## FRAGMENTO PROPORCIONADO
___

Solanares privatizados

La ciudad asolada de principios del siglo XIX ofrecía amplios lugares para esponjarse al calor invernal. Había por entonces más solares que viviendas. Carasoles fueron los numerosos lavaderos públicos de la ciudad, desde el Rabal a la Puerta del Carmen; y también aquellas entradas a la ciudad bien orientadas, como la de Puerta Cremada, al final de la calle de Heroísmo en su cruce con Manuela Sancho, frente al Huerva. Allí van a “darle gusto a la uña” Don Mariano y Caparra, los personajes del semanario satírico 'El Contribuyente'.

Estos espontáneos jardines de invierno congregaban a transeúntes, desocupados, méndigos y azotacalles, estáticos y orgullosos de consumir gratis vitamina D, charrar a sus anchas y desafiar a la autoridad con sus rostros curtidos. Otra vez Balzac: “Uno de los espectáculos más inquietantes es la aparición de la gente parisina: una población espantosa de ver: débil, demacrada, quemada por el sol”. No es raro que aquella sindicación solar resultara intolerable al vecindario de buen tono de Zaragoza, hipócrita y porcelanesco.

___

## EXTRACTO DE DATOS

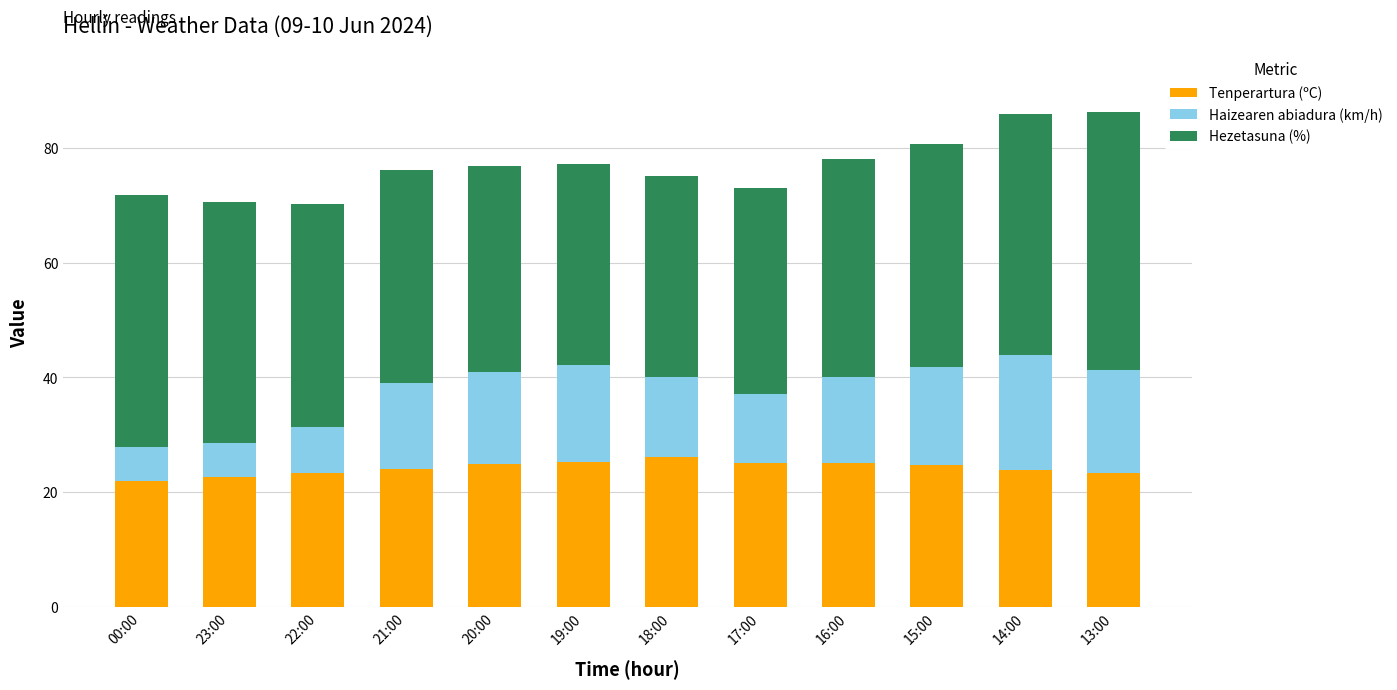

How many series are shown in this chart?

3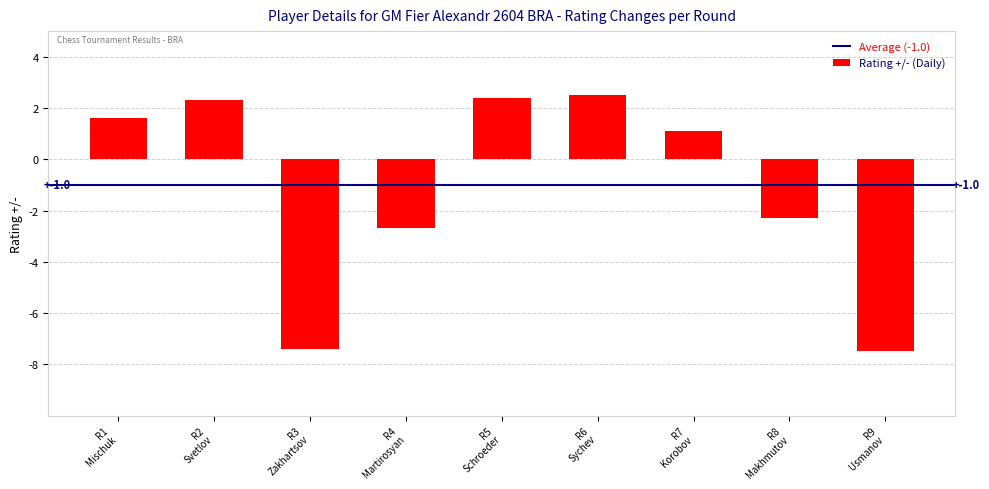

At which label does the data first exceed 1?

R1
Mischuk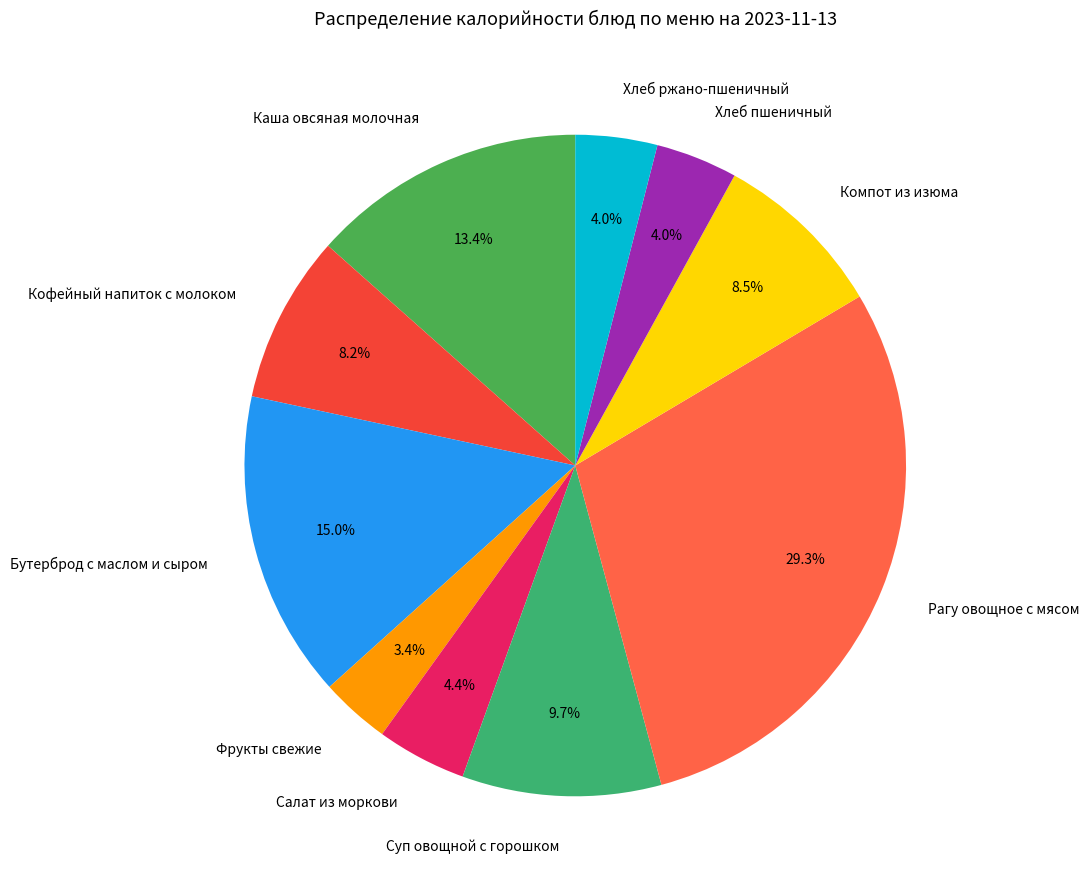

What is the smallest slice in the pie chart?

Фрукты свежие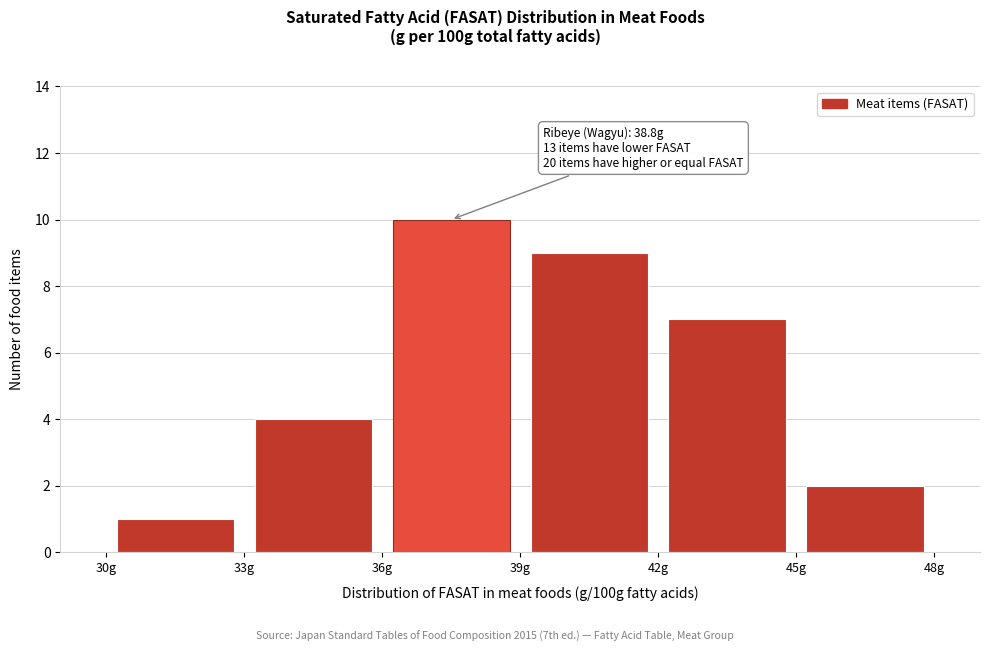

Which range on the x-axis has the tallest bar?

36 to 39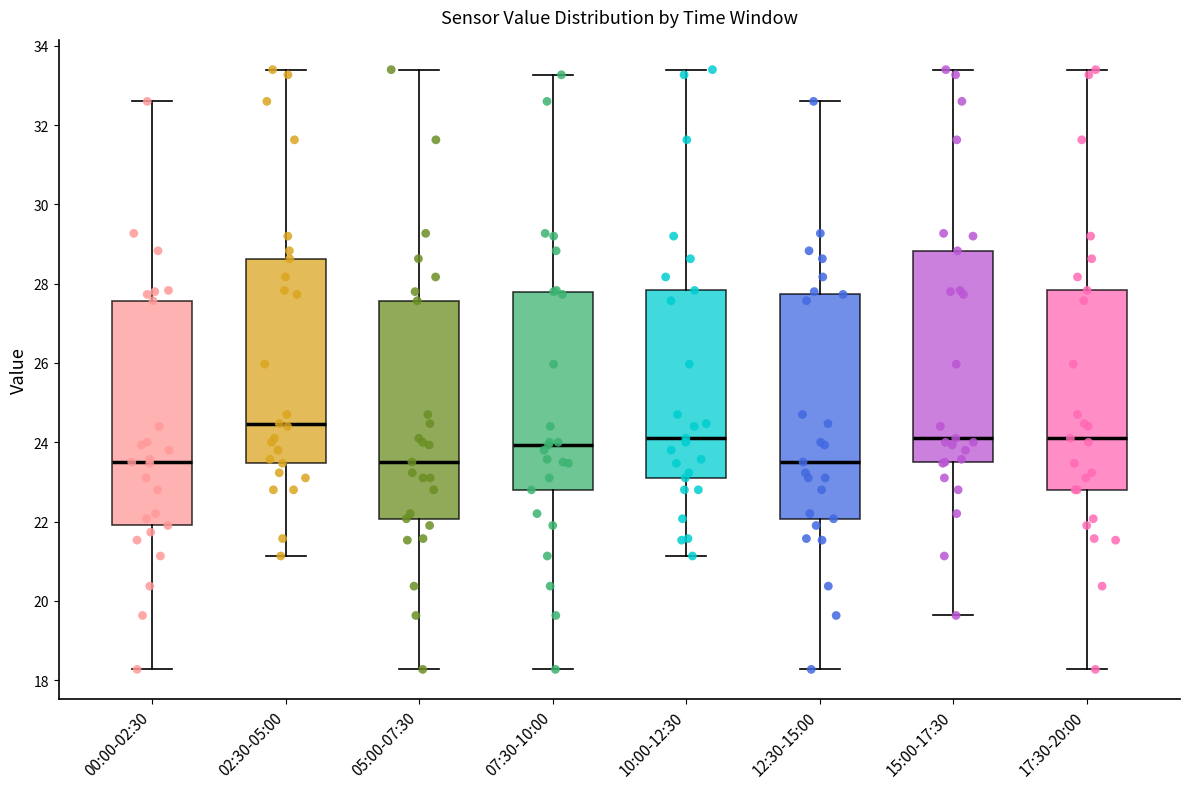

Reading left to right, transcribe this box plot: for each box, give where its median line is, the range the box spans, and where its two whiskers end, as read against the y-axis. The values are not printed on the chart, so give them approximately, as read against the axis.

00:00-02:30: median 23.6, box 22.0 to 27.6, whiskers 18.2 to 32.6
02:30-05:00: median 24.4, box 23.4 to 28.6, whiskers 21.2 to 33.4
05:00-07:30: median 23.6, box 22.0 to 27.6, whiskers 18.2 to 33.4
07:30-10:00: median 24.0, box 22.8 to 27.8, whiskers 18.2 to 33.2
10:00-12:30: median 24.2, box 23.2 to 27.8, whiskers 21.2 to 33.4
12:30-15:00: median 23.6, box 22.0 to 27.8, whiskers 18.2 to 32.6
15:00-17:30: median 24.2, box 23.6 to 28.8, whiskers 19.6 to 33.4
17:30-20:00: median 24.2, box 22.8 to 27.8, whiskers 18.2 to 33.4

___

## DESCRIPCIÓN DE LA TAREA
Según el fragmento sobre los solanares de Zaragoza:
1. ¿Qué abundaba más en la ciudad a principios del siglo XIX, los solares o las viviendas?
2. ¿Cómo se llaman los personajes del semanario satírico 'El Contribuyente'?
3. ¿Con qué dos adjetivos se califica al vecindario de buen tono de Zaragoza?
Los datos no guardan relación con el fragmento.

## RESPUESTA
1. Los solares.
2. Don Mariano y Caparra.
3. Hipócrita y porcelanesco.